On this day last year, I started this blog. I sent the link to all the people in my address book and hoped someone would read it. It was, and still is, such a thrill to get comments and followers. As I became more fluent in the World of Blog, I discovered that I could keep track of how many times a blog page was viewed (hits) and where in the world it was read. I love looking at the list of countries where people are reading my blog from – far flung places like Pakistan and Argentina. Places where I have no connections, and yet someone has stumbled across the thoughts I have committed to words. It’s the magic of modern communications.
To mark this auspicious occasion, I decided to have a look at what was written last year and give some kind of an update. This first post, and so much of my blog, discusses slugs, so following a discussion with fellow Master Gardener Trainees about slugs preferring expensive beer, I decided to carry out an experiment.
At the end of January, I planted seeds that I had saved from last years mixed leaf lettuce crop. In a few days the ground was carpeted with tiny dicotyledons – the new lettuce crop. But before I could even say “slimeballs”, the very next morning, each and every one was gone. Many expletives later, I decided to replant and make sure I had killed as many slugs as possible. I was pulling out all the big guns, Sluggo, the squishing stick, beer and even wine…

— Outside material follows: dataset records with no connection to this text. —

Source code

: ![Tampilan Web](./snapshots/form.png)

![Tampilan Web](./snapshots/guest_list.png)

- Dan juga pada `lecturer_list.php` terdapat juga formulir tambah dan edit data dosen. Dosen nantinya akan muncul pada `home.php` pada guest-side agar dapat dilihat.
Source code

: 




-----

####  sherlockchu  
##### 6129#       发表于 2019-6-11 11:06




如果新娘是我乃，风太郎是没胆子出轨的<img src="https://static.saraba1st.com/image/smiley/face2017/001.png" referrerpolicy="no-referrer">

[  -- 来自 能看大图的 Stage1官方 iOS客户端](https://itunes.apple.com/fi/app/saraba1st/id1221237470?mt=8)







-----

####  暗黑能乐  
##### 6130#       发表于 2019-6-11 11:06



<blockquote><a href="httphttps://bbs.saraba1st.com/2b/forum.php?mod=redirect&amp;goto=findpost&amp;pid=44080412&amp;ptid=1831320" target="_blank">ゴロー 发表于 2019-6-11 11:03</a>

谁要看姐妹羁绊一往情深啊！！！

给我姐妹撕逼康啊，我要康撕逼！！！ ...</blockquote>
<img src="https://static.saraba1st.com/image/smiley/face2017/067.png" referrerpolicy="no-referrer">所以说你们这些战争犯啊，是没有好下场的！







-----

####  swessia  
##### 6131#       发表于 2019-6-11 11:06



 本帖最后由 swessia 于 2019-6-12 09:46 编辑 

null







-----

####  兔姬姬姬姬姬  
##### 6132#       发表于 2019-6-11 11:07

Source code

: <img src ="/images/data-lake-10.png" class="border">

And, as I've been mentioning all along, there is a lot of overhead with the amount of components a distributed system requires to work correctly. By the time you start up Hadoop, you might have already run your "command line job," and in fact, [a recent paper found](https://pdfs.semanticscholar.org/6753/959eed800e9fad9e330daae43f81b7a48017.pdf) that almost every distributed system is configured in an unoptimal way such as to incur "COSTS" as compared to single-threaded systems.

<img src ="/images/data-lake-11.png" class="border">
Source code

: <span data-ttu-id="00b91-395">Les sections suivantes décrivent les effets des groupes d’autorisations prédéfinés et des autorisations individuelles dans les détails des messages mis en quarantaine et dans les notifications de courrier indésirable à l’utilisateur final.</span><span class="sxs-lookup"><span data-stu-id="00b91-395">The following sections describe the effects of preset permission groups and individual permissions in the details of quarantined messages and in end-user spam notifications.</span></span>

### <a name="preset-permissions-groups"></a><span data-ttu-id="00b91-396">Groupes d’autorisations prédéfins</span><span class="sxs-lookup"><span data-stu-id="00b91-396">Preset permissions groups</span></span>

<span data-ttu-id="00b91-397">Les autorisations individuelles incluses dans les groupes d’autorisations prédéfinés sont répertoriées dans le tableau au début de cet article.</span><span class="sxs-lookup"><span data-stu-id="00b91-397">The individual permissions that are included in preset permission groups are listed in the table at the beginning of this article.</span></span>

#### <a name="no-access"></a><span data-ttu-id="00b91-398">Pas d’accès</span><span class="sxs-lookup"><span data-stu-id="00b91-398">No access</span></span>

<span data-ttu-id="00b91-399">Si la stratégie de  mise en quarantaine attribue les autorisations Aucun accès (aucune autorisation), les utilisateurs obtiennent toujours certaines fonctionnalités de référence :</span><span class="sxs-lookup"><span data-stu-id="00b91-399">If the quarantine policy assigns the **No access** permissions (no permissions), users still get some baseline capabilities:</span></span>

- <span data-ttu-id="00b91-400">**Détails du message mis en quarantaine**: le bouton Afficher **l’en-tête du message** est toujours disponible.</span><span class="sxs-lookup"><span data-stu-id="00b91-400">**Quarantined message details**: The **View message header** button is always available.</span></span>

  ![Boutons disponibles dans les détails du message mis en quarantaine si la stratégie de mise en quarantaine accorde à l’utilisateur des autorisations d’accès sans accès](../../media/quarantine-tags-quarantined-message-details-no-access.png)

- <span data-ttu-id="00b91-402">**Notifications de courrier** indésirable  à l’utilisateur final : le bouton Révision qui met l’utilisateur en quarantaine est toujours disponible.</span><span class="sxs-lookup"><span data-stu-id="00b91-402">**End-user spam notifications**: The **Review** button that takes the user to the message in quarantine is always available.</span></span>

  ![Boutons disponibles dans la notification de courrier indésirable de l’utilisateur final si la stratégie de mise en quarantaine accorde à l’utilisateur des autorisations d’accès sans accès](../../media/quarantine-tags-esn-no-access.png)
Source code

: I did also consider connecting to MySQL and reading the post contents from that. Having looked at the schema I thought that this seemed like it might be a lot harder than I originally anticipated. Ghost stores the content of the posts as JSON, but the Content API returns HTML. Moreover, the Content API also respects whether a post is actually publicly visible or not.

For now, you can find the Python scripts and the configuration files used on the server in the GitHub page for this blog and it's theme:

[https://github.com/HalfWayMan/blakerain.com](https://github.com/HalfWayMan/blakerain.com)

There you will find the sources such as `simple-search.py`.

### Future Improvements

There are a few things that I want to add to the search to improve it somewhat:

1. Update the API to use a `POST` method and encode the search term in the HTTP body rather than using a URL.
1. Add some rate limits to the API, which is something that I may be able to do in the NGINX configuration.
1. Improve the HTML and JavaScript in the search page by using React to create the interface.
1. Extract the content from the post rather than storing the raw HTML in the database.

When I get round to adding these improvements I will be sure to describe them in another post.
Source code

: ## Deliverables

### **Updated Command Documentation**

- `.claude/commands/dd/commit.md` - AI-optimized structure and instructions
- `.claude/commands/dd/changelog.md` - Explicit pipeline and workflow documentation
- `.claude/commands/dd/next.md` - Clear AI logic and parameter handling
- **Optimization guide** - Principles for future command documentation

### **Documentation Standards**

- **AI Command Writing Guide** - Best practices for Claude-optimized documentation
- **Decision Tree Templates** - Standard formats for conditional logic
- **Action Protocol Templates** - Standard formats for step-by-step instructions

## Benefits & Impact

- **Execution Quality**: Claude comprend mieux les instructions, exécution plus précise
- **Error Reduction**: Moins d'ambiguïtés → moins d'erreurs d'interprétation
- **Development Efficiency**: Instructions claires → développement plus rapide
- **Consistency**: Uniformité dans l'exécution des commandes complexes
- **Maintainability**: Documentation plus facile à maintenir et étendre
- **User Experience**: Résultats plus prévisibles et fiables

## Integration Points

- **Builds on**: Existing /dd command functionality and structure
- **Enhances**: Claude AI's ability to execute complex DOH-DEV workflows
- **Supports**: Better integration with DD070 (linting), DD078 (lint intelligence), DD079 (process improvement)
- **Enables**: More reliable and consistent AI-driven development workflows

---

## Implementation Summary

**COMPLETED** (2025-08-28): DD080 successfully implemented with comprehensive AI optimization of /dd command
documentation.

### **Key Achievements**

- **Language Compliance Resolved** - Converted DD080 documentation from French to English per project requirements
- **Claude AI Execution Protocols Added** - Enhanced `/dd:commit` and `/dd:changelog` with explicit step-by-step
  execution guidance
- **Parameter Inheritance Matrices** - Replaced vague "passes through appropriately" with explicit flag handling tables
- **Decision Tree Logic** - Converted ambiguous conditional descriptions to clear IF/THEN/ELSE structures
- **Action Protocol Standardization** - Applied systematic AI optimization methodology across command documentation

No, I wasn’t about to drown my sorrows – just my slugs. I put each drink into a similarly sized pot with the same diameters, set them in the soil, and labeled them A-E (just in case the slugs could read – got to keep it a fair test!)
Bet you can’t guess which ones are the beer.
I left them out over night and came back the next morning and there was nothing, nada, not one slug! In fairness, I had blanketed the garden in Sluggo, but last year I did that and still caught the slugs in the beer. The beer was the same as last year too – well at least one of them was. Two nights in row and still no slugs at all. I was completely baffeled.
I went back to the crime scene with my camera to see if I could gather any more clues, wearing none other than my CSI Belfast Tee-shirt – bought for me by my friend Laura who came to stay during the summer and couldn’t get over how much CSI, Criminal minds, Bones and other crime shows we watch – basically, if someone doesn’t die in the first three minutes of a show, its not worth watching, and that includes House!
Upon closer examination, I discovered that the newly germinated seeds had not just been chewed down but that they had been uprooted – as in pulled out. You can see at least four shinny white stalks here.
And a closer look …
I can only draw one of two conclusions here…
The slugs have mutated and grown arms with which to pull up the plants before they eat them and to enable them to climb out of beer pots after having a good old drink.
It wasn’t the slugs at all! So, if it wasn’t them, who else could carry out such a precision task? The birds perhaps?
It seems that my fight against one garden mafia family, whilst successful, has only left room for another more sinister crime syndicate.
I fortified my veggie patch with bird netting in the hope that I can have some winter produce for myself…
And not to be too despondent about things, I have a lovely crop of scallions from saved seed coming up – slug and bird free.
And the bulb garden that I planted last autumn is now blossoming.
Also, the Almond tree is in full bloom.
So despite the little upsets, the garden always gives back nice surprises too.